Treatment resistance is challenge for practitioners

By Catherine Robertson Souter
August 29th, 2018
Jeremy Ridenour

Jeremy Ridenour, Psy.D, is the director of psychological testing and associate director of admissions and a staff therapist at Austen Riggs Center, an open psychiatric hospital in Stockbridge, Mass.

Patient X doesn’t show up for an appointment–again. He calls and explains that his dog was sick/mother needed a ride/ car broke down. Client J is late for nearly every appointment. Patient K offers every excuse she can think of for why a particular solution will not work for her–no matter the solution. Patient N, a teenager, is openly critical of you, your clothes, your hair, and your skills as a therapist.

No one said that life as a therapist would be easy. No matter the population–younger, older, more or less seriously ill, there are at least one or two in every practice.
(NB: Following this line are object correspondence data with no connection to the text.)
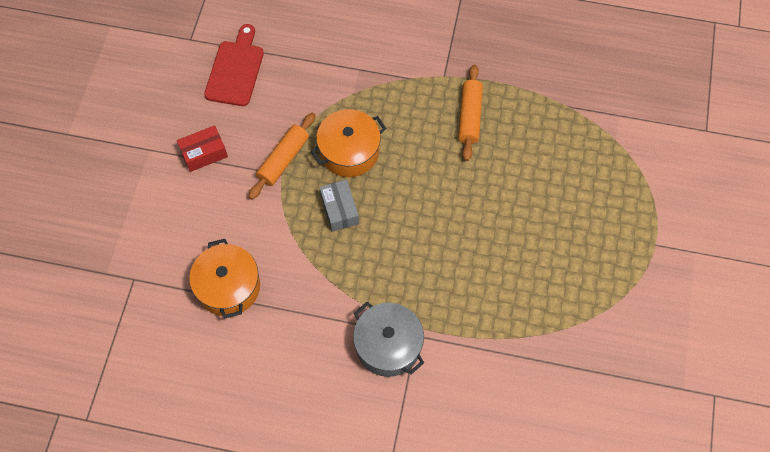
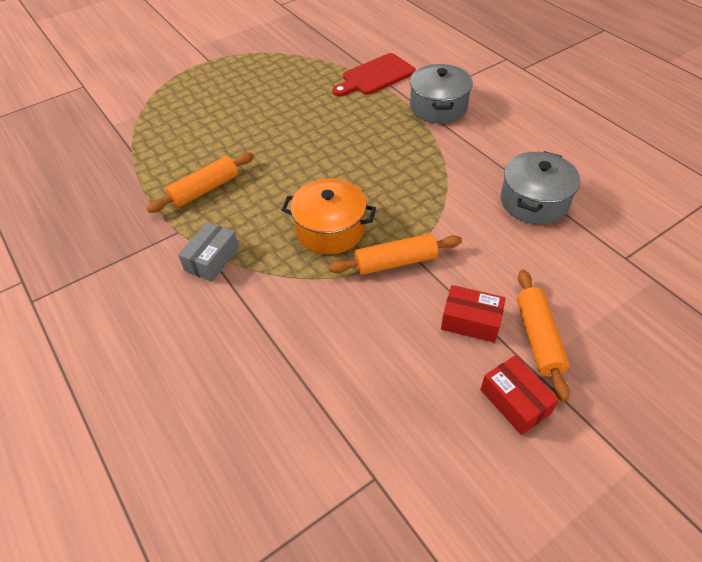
camera: 135 degrees left, 15 degrees down
(147, 124) = (515, 401): none -> red box
(157, 171) = (538, 338): none -> orange rolling pin
(228, 287) = (534, 201): orange pot -> grey pot
(235, 70) = (357, 388): red cutting board -> red cutting board (375, 76)
(339, 210) = (386, 195): grey box -> grey box (212, 259)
These are the patients that may make you cringe when you wake up the day they are on your schedule. At times, you may want to walk out the door or react in some other seriously “non-professional” way. You may think of them as your “difficult” patients or as “angry,” “troubled,” or “offensive.”

Treatment resistance happens in nearly every practice and there are ways to address the problem. Experts all over the internet offer valuable suggestions like stepping away if a session gets over-whelming; encouraging the client to offer solutions, to be the expert of their own treatment; or seeing a roadblock as a key to eventual success.

These experts agree that these patients may be “difficult” but they are not, in most cases, “impossible.” (Caveat: some patients may be better with another therapist if a relationship seems too fraught with emotion or rebellion).

Two experts provided novel ways to look at how to handle treatment resistance.

Jeremy Ridenour, Psy.D, is the director of psychological testing and associate director of admissions and a staff therapist at Austen Riggs Center, an open psychiatric hospital in Stockbridge, Mass.

Although many of the clients he works with have complex psychiatric problems, he believes that the steps to understanding and working with resistance to therapy are the same for every level of client.

The first step is understanding that symptoms are, in part, adaptive, and provide support in some way.

“Symptoms are an effort to manage life’s problems,” Ridenour said. It is when those symptoms are no longer helping or are getting in the way of living a full life that a client may come looking for help. Still, that doesn’t mean they have resolved the reason they developed the symptoms.

A key to understanding resistance is understanding how clients benefit from the symptoms and helping them find another way to provide themselves the same thing, but in more healthy ways.

It’s important to see your own role in the relationship especially when you are feeling frustrated. “If you are finding yourself in a position where you need to push a client, maybe it’s time to step back and see if you are too invested in a certain direction,” Ridenour said.

Keeping the client’s stated goals at the forefront of treatment can help keep the focus on the client’s journey.

“Make the patient’s agenda preeminent and allow it to set the stage,” he said. “Make sure to engage them and work towards their agenda to promote their sense of agency.”

‘We are not respectful enough of what our patients care about,” he said. “A lot of resistance might go away if we take seriously the patient’s agenda.”***

Mitch Abblett, Ph.D, is a clinical psychologist in Wellesley, Mass., and the executive director of the Institute for Meditation & Psychotherapy. Among other books for the general public, he wrote one for clinicians, “The Heat of the Moment in Treatment: Mindful Management of Difficult Clients” (W. W. Norton & Company, 2013).

He believes understanding clients starts with understanding oneself.

Start, he explained, by recognizing that you will have emotional and/or physical responses to certain patients.

“We are trained to maintain empathy, to be a blank slate and focus on the client’s struggles, reactivity, pathology, but when we are working with patients who push our buttons for one reason or another, we have to understand that we are going to have emotional reactions,” he said.

“It seems like common sense but a lot of therapists need that reminder to understand that it is universal.”

The next step is to practice mindfulness, both in and outside of the office.

“The ability to be in the moment can help a therapist better understand what lies behind the behavior for the client, compassionately, and be able to be more effective at pulling out tools from your own tool kit to deal with a situation.”

Practicing mindfulness throughout the day is the key, he said. In addition to setting aside time daily for a 10-15 minute meditation, set up certain markers to remind yourself to take a moment, breathe and center yourself.

“Notice what arises as it arises without judgment,” he said. “Maybe you have a reaction when seeing one client’s name in your appointment book. Watch it and let it move through you which, in turn, will help to create more presence when the person walks into the room.”

One last tip, he offered, is to use that mindfulness to notice how you speak, with yourself or others, about certain difficult clients or disorders and what message you are sending with your words.

“I hear people say, ‘I don’t treat borderlines,’ or ‘That person is manipulative.’” He said. “It’s not that we have to treat people with borderline personality disorder, but can we hold these people in our minds with compassion? How we frame our clients says so much.”

Catherine Robertson Souter is a freelance writer and social media agent based in New Hampshire. A contributor to New England Psychologist since its inception, she previously wrote for Massachusetts Psychologist among other media outlets.